*Your objective*
Answer these questions using the market report below:
1. Above what level did EUR/USD find support?
2. What decline in euro-zone industrial production was expected for May?
3. What caused oil prices to dip sharply?

*Source document*

Trade ideas & Daily market report July 15th 2021
- Comments from Fed Chair Powell were relatively dovish with the pledge of further monetary support.
- US bond yields edged lower despite the high degree of inflation uncertainty.
- Risk appetite was soothed by Powell’s comments, although caution was still in evidence.
- Wall Street equities secured slight gains while markets were mixed in Asia.
- The dollar weakened slightly on Powell’s comments, although it was resilient.
- EUR/USD found support above 1.1800, but held just below 1.1850.
- Sterling pared gains as it failed to break resistance amid policy uncertainty and cautious comments from Governor Bailey.
- The Canadian dollar lost ground with Bank of Canada rhetoric slightly less hawkish than expected.
- The Australian dollar also failed to make further headway despite firm jobs data.
- Oil prices dipped sharply due to reservations over underlying demand conditions.
- Precious metals secured net gains amid long-term inflation concerns.
Euro-zone industrial production declined 1.0% for May compared with expectations of a 0.2% fall with a year-on-year increase of 20.5% from 39.4%. Narrow ranges prevailed ahead of the New York open with the Euro unable to make significant headway.

*Stored data*

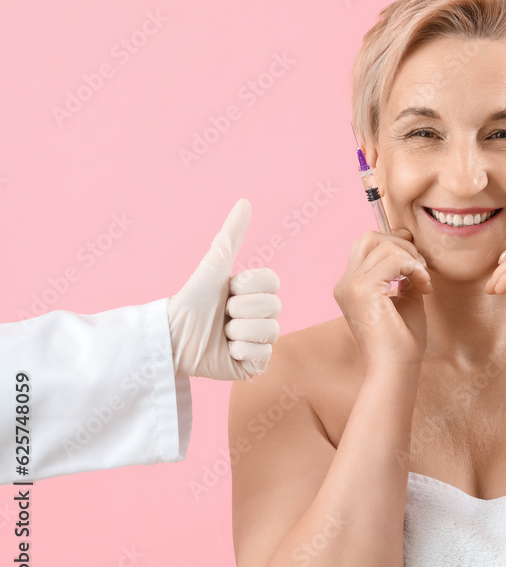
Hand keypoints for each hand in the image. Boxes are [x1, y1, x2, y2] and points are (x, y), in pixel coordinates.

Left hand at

*Reply*
1. 1.1800
2. A fall of 0.2%
3. Reservations over underlying demand conditions